Each line of the material should be set down exactly. Pictures are not part of the copy.

BEGIN Material provided

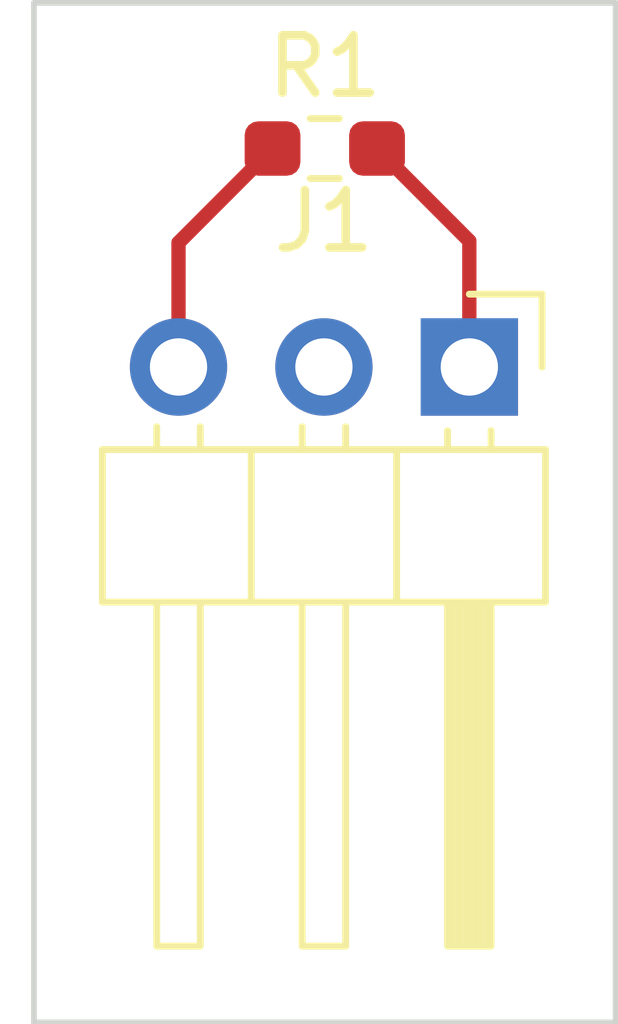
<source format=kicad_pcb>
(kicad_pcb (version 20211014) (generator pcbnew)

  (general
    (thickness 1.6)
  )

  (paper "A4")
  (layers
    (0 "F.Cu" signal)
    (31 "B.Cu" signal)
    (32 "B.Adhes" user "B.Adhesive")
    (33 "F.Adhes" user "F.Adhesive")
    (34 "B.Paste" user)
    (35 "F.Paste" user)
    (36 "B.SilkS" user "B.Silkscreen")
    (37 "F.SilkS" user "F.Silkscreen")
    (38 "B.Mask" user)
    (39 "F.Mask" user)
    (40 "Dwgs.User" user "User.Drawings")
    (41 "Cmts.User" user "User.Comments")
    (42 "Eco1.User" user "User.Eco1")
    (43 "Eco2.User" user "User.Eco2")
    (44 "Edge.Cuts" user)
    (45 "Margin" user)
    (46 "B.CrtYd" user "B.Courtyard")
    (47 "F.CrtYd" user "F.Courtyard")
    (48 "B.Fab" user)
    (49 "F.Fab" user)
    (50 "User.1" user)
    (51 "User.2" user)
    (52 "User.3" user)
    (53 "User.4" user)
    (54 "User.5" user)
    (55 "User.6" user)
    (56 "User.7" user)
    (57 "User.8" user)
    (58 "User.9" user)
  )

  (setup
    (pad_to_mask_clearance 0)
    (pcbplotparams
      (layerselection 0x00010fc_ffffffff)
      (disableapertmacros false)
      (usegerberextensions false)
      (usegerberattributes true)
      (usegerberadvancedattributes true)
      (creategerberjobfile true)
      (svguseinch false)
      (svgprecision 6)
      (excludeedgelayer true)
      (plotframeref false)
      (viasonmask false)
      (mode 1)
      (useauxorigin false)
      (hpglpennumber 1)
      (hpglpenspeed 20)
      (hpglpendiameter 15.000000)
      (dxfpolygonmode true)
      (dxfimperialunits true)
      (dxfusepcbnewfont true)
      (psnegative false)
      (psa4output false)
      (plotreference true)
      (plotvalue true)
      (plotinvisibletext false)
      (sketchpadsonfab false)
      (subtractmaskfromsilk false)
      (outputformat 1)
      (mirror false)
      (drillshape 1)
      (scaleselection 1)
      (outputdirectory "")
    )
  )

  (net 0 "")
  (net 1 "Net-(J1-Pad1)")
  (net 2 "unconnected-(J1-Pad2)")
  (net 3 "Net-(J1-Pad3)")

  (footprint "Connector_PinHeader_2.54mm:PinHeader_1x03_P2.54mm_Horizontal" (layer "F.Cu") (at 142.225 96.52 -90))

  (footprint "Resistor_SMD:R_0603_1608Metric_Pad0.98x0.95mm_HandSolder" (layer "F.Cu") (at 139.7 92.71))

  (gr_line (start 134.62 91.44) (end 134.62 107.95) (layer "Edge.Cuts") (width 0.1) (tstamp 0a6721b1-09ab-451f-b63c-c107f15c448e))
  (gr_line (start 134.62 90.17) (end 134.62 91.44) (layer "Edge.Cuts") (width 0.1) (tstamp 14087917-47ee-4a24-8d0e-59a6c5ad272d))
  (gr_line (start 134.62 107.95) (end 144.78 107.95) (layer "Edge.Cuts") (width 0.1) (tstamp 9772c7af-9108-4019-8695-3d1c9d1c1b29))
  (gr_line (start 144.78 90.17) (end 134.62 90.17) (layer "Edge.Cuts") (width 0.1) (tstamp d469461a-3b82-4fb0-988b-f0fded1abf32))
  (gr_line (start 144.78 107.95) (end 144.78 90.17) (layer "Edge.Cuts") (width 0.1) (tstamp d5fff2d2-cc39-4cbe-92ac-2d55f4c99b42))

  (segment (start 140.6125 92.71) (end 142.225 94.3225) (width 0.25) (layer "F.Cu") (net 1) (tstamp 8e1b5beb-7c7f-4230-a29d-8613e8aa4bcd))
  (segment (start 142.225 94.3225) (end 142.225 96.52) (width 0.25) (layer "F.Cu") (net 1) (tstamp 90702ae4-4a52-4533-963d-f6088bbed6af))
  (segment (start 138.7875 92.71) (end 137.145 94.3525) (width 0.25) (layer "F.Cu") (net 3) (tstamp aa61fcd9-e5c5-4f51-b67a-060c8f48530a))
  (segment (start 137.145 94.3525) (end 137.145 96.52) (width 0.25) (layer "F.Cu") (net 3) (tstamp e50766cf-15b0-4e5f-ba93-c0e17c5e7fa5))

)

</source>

END Material provided

* Exercise output:
<source format=kicad_pcb>
(kicad_pcb (version 20211014) (generator pcbnew)

  (general
    (thickness 1.6)
  )

  (paper "A4")
  (layers
    (0 "F.Cu" signal)
    (31 "B.Cu" signal)
    (32 "B.Adhes" user "B.Adhesive")
    (33 "F.Adhes" user "F.Adhesive")
    (34 "B.Paste" user)
    (35 "F.Paste" user)
    (36 "B.SilkS" user "B.Silkscreen")
    (37 "F.SilkS" user "F.Silkscreen")
    (38 "B.Mask" user)
    (39 "F.Mask" user)
    (40 "Dwgs.User" user "User.Drawings")
    (41 "Cmts.User" user "User.Comments")
    (42 "Eco1.User" user "User.Eco1")
    (43 "Eco2.User" user "User.Eco2")
    (44 "Edge.Cuts" user)
    (45 "Margin" user)
    (46 "B.CrtYd" user "B.Courtyard")
    (47 "F.CrtYd" user "F.Courtyard")
    (48 "B.Fab" user)
    (49 "F.Fab" user)
    (50 "User.1" user)
    (51 "User.2" user)
    (52 "User.3" user)
    (53 "User.4" user)
    (54 "User.5" user)
    (55 "User.6" user)
    (56 "User.7" user)
    (57 "User.8" user)
    (58 "User.9" user)
  )

  (setup
    (pad_to_mask_clearance 0)
    (pcbplotparams
      (layerselection 0x00010fc_ffffffff)
      (disableapertmacros false)
      (usegerberextensions false)
      (usegerberattributes true)
      (usegerberadvancedattributes true)
      (creategerberjobfile true)
      (svguseinch false)
      (svgprecision 6)
      (excludeedgelayer true)
      (plotframeref false)
      (viasonmask false)
      (mode 1)
      (useauxorigin false)
      (hpglpennumber 1)
      (hpglpenspeed 20)
      (hpglpendiameter 15.000000)
      (dxfpolygonmode true)
      (dxfimperialunits true)
      (dxfusepcbnewfont true)
      (psnegative false)
      (psa4output false)
      (plotreference true)
      (plotvalue true)
      (plotinvisibletext false)
      (sketchpadsonfab false)
      (subtractmaskfromsilk false)
      (outputformat 1)
      (mirror false)
      (drillshape 1)
      (scaleselection 1)
      (outputdirectory "")
    )
  )

  (net 0 "")
  (net 1 "Net-(J1-Pad1)")
  (net 2 "unconnected-(J1-Pad2)")
  (net 3 "Net-(J1-Pad3)")

  (footprint "Connector_PinHeader_2.54mm:PinHeader_1x03_P2.54mm_Horizontal" (layer "F.Cu") (at 142.225 96.52 -90))

  (footprint "Resistor_SMD:R_0603_1608Metric_Pad0.98x0.95mm_HandSolder" (layer "F.Cu") (at 139.7 92.71))

  (gr_line (start 134.62 91.44) (end 134.62 107.95) (layer "Edge.Cuts") (width 0.1) (tstamp 0a6721b1-09ab-451f-b63c-c107f15c448e))
  (gr_line (start 134.62 90.17) (end 134.62 91.44) (layer "Edge.Cuts") (width 0.1) (tstamp 14087917-47ee-4a24-8d0e-59a6c5ad272d))
  (gr_line (start 134.62 107.95) (end 144.78 107.95) (layer "Edge.Cuts") (width 0.1) (tstamp 9772c7af-9108-4019-8695-3d1c9d1c1b29))
  (gr_line (start 144.78 90.17) (end 134.62 90.17) (layer "Edge.Cuts") (width 0.1) (tstamp d469461a-3b82-4fb0-988b-f0fded1abf32))
  (gr_line (start 144.78 107.95) (end 144.78 90.17) (layer "Edge.Cuts") (width 0.1) (tstamp d5fff2d2-cc39-4cbe-92ac-2d55f4c99b42))

  (segment (start 140.6125 92.71) (end 142.225 94.3225) (width 0.25) (layer "F.Cu") (net 1) (tstamp 8e1b5beb-7c7f-4230-a29d-8613e8aa4bcd))
  (segment (start 142.225 94.3225) (end 142.225 96.52) (width 0.25) (layer "F.Cu") (net 1) (tstamp 90702ae4-4a52-4533-963d-f6088bbed6af))
  (segment (start 138.7875 92.71) (end 137.145 94.3525) (width 0.25) (layer "F.Cu") (net 3) (tstamp aa61fcd9-e5c5-4f51-b67a-060c8f48530a))
  (segment (start 137.145 94.3525) (end 137.145 96.52) (width 0.25) (layer "F.Cu") (net 3) (tstamp e50766cf-15b0-4e5f-ba93-c0e17c5e7fa5))

)

</source>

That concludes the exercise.